La nécessité de prendre en compte le contexte international contemporain et la préoccupation envers l’économie, la plus marquée parmi l’ensemble des fréquences lexicales du corpus, sont des signes de pragmatisme et de maturité, conditions essentielles au développement d’une véritable politique étrangère au Québec. De la même manière, une priorité accordée aux structures organisationnelles et à la coordination des actions remplacent avantageusement en 2001 les revendications émises dans l’énoncé de 1985, revendications sans doute justifiées étant donné l’époque, mais qui dénotaient incertitude, inconfort et impuissance. Comme le rappelle le plan stratégique, « la mondialisation, les changements géopolitiques de la dernière décennie et les transformations du système international définissent le contenu dans lequel devrait se dérouler l’action internationale du gouvernement du Québec pendant la période 2001-2004[48] ». La description de ce contexte rappelle davantage celle du livre blanc de 1991 que celle de 1985. Il semblerait que cette acceptation de l’impossibilité d’échapper au phénomène global est finalement consacrée au sein du parti au pouvoir, de tous les partis au pouvoir, peu importe leur allégeance. Cette constante est toutefois modulée : « D’abord comprise comme un processus économique, [la mondialisation] est maintenant vue comme un phénomène beaucoup plus complexe ayant des retombées sur les systèmes politiques et sociaux de même que sur la culture et l’identité des peuples[49]. » Ce passage condense à lui seul la nouvelle position du gouvernement qui, tout en n’abandonnant pas les thèmes de la culture et de l’identité qui ont été depuis l’origine les domaines de prédilection de l’action internationale des gouvernements québécois, fait preuve de lucidité en admettant une interdépendance dont on reconnaissait la venue en 1985, mais qui se serait manifestée sous une forme inattendue. Le texte conclut que « la mondialisation se traduit, entre autres et avec le concours des pouvoirs publics, par la libéralisation du commerce et de l’investissement[50] ».

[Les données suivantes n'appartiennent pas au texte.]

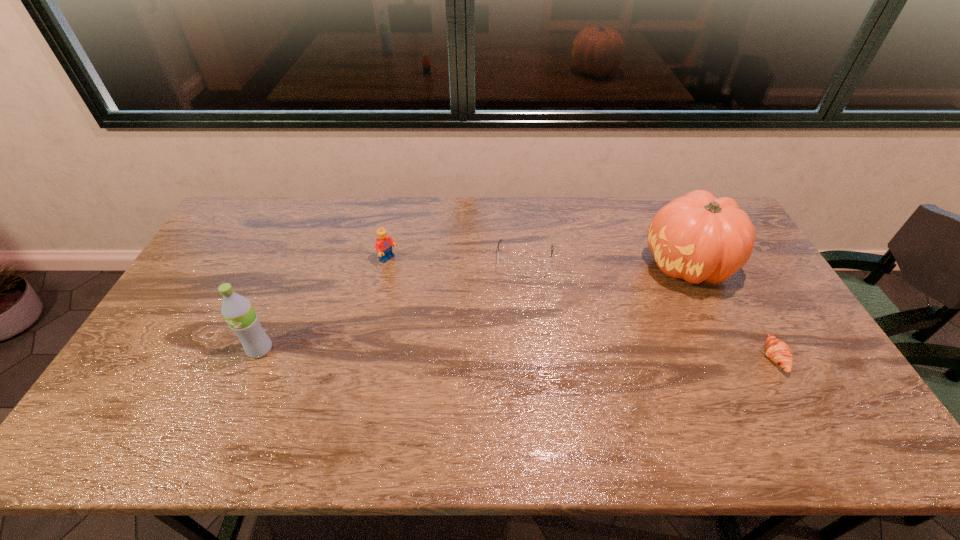
Identify the location of vacant spot on the desktop that is between the water bottle and the pastry and is positioned through the lenses of the fourth tallest object. (511, 353).

Where is `free spot on the desktop that is between the leftmost object and the shortest object and is positioned on the face of the third shortest object`? free spot on the desktop that is between the leftmost object and the shortest object and is positioned on the face of the third shortest object is located at coordinates (530, 353).

Find the location of a particular element. Image resolution: width=960 pixels, height=540 pixels. free space on the desktop that is between the water bottle and the shortest object and is positioned on the carved face of the pumpkin is located at coordinates (552, 354).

Les formulations de ces politiques au fil des seize années perçues comme une période de consolidation sont étayées de récurrences qui sont autant de facteurs quantifiables qui leur donnent forme et réalité. L’examen de ce mécanisme discursif dans un corpus restreint permet d’entrevoir le potentiel qu’il comporte de mettre en lumière sous un autre angle le comportement international des gouvernements. Il est bien certain que d’autres artifices de langage participent à cette construction. Des analyses plus poussées dans ce sens s’imposent donc.